-- Supplied material --
□ □ □ □ □ □ □

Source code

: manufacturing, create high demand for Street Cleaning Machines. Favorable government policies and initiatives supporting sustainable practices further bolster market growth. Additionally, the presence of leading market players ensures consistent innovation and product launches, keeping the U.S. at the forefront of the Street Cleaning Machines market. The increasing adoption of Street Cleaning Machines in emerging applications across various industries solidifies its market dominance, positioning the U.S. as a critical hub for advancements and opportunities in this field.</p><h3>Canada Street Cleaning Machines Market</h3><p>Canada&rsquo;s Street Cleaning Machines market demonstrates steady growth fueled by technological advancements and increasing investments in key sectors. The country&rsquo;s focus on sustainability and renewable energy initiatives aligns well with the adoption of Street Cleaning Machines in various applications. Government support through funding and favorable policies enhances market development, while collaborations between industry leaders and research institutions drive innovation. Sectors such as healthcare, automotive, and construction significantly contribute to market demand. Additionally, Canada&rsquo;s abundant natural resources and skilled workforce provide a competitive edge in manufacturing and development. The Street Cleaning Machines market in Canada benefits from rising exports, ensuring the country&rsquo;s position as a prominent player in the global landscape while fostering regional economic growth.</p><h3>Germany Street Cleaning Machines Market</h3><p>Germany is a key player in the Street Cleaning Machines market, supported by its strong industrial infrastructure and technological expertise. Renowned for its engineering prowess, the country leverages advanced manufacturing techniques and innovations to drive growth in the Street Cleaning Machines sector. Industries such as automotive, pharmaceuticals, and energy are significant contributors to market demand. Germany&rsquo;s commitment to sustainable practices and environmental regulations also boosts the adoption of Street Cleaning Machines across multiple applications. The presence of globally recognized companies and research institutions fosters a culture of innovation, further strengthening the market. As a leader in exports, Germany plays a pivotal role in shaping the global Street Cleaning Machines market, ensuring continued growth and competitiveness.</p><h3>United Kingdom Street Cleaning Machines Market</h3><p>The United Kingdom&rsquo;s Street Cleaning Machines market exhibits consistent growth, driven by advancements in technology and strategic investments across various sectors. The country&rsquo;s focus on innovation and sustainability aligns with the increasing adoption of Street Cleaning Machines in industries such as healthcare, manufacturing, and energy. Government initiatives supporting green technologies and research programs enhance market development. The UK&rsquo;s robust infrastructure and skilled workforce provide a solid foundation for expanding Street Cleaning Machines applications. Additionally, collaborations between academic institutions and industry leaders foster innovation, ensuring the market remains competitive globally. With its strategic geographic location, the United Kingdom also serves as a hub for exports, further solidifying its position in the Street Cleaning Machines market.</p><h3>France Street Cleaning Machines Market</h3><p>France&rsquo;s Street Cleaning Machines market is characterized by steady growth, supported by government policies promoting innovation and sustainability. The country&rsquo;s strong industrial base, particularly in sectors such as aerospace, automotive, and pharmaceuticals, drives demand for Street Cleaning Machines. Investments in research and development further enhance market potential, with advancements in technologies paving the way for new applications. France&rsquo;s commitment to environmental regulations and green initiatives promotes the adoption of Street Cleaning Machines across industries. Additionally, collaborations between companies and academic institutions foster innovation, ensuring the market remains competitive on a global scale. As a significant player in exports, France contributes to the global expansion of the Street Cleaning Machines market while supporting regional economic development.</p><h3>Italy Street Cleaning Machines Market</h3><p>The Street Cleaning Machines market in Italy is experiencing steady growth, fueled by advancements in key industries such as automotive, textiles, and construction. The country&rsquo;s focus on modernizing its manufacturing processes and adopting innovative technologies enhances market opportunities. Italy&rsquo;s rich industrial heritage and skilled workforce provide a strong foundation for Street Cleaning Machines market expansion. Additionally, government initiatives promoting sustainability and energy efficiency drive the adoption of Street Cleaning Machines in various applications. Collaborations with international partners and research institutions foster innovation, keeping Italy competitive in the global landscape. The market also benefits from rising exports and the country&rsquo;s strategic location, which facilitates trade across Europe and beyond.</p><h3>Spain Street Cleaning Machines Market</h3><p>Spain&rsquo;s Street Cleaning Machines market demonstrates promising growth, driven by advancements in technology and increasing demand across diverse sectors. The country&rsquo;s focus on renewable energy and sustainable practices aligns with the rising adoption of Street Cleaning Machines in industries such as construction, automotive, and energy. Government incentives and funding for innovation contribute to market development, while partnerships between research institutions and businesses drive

□ □ □ □ □ □ □

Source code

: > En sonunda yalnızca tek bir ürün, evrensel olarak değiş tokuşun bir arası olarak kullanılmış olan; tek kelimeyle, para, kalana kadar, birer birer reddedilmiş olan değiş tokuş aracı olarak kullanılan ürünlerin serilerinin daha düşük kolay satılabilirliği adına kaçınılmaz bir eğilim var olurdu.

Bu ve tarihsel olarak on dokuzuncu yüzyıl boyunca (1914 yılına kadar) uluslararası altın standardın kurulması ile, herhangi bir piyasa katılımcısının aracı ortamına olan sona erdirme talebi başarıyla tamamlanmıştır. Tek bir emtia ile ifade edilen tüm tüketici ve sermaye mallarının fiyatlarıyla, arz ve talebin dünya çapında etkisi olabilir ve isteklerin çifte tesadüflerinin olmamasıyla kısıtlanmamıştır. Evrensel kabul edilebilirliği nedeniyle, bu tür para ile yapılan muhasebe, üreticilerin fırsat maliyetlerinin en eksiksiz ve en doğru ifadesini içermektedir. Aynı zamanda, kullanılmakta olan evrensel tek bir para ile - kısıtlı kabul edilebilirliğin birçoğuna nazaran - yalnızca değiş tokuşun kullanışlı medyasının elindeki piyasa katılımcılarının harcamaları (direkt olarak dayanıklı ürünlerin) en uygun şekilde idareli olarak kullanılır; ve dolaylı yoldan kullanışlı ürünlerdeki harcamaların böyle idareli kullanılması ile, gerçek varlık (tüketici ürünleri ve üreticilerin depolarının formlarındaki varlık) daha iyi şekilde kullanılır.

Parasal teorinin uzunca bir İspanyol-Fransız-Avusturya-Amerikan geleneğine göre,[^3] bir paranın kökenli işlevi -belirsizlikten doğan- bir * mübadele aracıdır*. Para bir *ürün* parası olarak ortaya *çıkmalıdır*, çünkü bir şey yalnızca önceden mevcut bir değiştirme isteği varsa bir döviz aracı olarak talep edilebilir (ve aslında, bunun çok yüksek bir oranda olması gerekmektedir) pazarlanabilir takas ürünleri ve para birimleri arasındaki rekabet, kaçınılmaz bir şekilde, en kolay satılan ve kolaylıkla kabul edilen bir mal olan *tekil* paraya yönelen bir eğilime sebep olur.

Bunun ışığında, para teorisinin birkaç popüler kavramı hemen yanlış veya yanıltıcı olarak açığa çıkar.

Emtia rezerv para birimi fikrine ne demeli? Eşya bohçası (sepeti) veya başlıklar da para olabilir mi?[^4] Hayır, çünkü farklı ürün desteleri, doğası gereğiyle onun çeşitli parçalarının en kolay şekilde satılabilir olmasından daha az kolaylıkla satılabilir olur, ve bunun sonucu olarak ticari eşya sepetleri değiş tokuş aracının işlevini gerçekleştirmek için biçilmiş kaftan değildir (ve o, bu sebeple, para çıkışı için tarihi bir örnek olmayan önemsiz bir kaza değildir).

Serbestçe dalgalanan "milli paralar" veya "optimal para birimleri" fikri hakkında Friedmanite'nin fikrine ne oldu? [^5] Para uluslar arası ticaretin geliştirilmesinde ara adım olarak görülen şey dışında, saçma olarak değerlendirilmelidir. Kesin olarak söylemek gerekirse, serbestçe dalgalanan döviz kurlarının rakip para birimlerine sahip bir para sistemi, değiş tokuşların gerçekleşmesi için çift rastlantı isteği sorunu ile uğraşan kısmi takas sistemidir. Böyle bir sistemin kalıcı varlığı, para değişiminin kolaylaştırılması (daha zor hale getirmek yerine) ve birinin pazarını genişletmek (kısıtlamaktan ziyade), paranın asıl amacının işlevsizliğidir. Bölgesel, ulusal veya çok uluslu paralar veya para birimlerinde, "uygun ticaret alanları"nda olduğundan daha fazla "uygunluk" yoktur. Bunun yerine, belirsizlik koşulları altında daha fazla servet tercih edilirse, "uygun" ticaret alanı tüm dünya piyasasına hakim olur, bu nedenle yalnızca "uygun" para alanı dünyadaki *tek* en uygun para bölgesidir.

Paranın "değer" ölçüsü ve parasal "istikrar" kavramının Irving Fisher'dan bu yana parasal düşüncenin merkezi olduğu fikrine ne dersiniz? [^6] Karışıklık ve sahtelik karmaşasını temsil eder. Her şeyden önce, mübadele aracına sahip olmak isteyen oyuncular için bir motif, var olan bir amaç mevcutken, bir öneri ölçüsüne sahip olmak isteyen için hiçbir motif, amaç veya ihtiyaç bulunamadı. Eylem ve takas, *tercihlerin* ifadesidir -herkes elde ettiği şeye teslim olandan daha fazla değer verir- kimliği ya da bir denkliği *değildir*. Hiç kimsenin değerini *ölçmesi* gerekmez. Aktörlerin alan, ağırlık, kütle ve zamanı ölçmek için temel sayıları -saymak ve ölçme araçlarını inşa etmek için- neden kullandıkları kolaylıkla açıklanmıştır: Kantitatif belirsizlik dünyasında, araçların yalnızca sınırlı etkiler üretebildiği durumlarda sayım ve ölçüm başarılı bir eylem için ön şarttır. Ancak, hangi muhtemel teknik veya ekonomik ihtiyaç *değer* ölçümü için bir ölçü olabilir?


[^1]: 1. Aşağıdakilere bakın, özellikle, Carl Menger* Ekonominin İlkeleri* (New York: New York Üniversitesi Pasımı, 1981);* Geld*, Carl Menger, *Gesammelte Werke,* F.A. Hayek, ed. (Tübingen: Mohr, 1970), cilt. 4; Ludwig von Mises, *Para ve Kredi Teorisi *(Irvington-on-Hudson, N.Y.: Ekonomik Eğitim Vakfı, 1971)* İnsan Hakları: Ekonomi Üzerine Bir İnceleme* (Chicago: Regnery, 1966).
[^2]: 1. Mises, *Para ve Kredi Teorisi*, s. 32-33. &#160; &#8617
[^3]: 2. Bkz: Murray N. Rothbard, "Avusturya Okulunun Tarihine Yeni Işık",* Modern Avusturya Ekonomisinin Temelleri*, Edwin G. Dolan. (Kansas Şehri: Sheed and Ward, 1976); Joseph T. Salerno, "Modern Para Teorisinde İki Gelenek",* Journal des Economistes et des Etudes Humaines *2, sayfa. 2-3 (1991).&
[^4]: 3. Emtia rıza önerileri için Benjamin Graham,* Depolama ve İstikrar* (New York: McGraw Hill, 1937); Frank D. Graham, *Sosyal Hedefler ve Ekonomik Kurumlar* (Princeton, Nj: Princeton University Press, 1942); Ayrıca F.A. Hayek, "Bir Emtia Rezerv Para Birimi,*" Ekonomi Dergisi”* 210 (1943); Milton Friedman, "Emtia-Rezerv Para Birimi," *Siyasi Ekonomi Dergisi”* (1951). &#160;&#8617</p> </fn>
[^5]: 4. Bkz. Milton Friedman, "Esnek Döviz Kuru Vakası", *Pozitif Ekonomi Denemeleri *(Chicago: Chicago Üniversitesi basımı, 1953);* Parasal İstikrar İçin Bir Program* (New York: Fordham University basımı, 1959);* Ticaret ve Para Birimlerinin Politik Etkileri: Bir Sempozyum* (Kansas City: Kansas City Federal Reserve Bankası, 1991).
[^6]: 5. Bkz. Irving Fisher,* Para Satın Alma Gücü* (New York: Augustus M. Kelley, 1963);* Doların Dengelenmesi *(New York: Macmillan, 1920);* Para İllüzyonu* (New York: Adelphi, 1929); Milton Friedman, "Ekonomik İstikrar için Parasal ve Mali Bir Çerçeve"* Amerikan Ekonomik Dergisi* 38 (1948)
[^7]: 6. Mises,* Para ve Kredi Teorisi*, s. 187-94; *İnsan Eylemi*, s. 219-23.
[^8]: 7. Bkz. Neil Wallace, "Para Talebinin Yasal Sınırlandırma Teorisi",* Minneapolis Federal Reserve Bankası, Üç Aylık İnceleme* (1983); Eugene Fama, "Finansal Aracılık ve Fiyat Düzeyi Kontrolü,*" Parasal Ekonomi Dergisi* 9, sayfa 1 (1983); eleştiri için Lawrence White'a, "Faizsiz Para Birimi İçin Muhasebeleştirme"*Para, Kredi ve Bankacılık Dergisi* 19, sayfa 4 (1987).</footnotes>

□ □ □ □ □ □ □

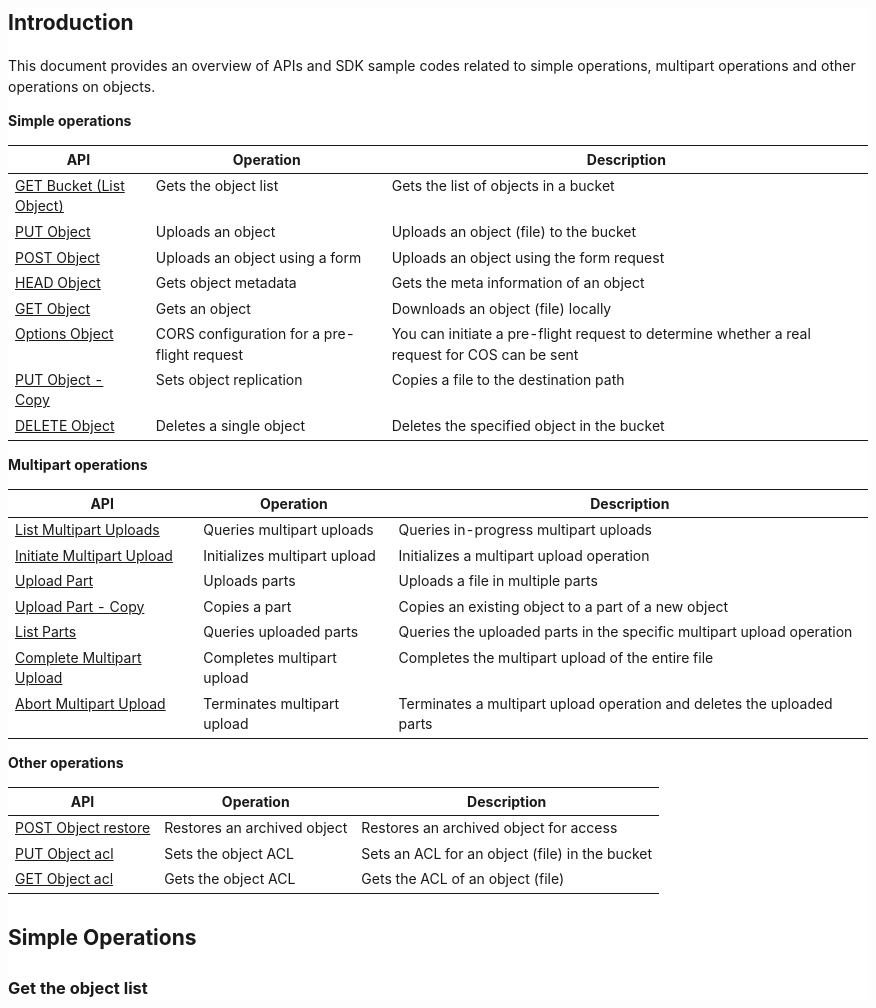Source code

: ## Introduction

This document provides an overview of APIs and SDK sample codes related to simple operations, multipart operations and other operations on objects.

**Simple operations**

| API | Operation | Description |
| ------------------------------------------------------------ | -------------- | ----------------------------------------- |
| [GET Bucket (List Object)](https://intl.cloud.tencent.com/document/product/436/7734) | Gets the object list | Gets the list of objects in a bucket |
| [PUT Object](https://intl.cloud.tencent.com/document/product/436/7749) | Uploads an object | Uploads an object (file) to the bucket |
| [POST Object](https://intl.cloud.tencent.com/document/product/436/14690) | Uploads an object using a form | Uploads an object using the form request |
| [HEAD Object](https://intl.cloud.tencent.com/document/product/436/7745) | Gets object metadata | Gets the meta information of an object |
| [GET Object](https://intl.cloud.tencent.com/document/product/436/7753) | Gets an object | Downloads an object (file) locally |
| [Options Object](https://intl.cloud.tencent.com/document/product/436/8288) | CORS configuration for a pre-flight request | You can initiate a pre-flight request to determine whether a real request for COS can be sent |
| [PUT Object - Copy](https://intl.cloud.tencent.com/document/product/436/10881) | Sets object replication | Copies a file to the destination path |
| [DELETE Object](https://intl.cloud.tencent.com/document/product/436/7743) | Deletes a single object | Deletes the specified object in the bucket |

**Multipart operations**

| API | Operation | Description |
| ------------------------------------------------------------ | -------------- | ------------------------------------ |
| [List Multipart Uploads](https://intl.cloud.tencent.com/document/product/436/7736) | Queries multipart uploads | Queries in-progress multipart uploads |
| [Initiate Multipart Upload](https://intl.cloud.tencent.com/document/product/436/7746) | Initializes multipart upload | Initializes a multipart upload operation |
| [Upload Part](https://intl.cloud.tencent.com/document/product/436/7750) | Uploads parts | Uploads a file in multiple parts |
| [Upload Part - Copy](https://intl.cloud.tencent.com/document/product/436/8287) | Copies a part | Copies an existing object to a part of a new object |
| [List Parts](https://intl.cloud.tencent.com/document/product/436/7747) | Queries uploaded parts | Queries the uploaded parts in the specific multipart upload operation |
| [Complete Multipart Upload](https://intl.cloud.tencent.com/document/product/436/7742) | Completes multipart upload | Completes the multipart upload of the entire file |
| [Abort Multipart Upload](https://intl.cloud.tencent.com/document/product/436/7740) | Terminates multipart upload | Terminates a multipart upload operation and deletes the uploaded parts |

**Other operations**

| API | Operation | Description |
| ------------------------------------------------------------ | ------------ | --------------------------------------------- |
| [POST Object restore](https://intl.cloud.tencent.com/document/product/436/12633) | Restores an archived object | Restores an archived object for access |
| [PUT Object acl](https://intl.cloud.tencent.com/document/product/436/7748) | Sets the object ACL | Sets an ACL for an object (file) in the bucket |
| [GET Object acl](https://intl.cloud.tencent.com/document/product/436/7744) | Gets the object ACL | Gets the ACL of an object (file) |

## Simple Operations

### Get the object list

□ □ □ □ □ □ □

-- What to work on --
Copy out the lines of the records starting with the line that contains "Parasal teorinin uzunca" and going on through the line that contains "Bunun ışığında, para", with both of those lines included.

-- Result of the task --
Parasal teorinin uzunca bir İspanyol-Fransız-Avusturya-Amerikan geleneğine göre,[^3] bir paranın kökenli işlevi -belirsizlikten doğan- bir * mübadele aracıdır*. Para bir *ürün* parası olarak ortaya *çıkmalıdır*, çünkü bir şey yalnızca önceden mevcut bir değiştirme isteği varsa bir döviz aracı olarak talep edilebilir (ve aslında, bunun çok yüksek bir oranda olması gerekmektedir) pazarlanabilir takas ürünleri ve para birimleri arasındaki rekabet, kaçınılmaz bir şekilde, en kolay satılan ve kolaylıkla kabul edilen bir mal olan *tekil* paraya yönelen bir eğilime sebep olur.

Bunun ışığında, para teorisinin birkaç popüler kavramı hemen yanlış veya yanıltıcı olarak açığa çıkar.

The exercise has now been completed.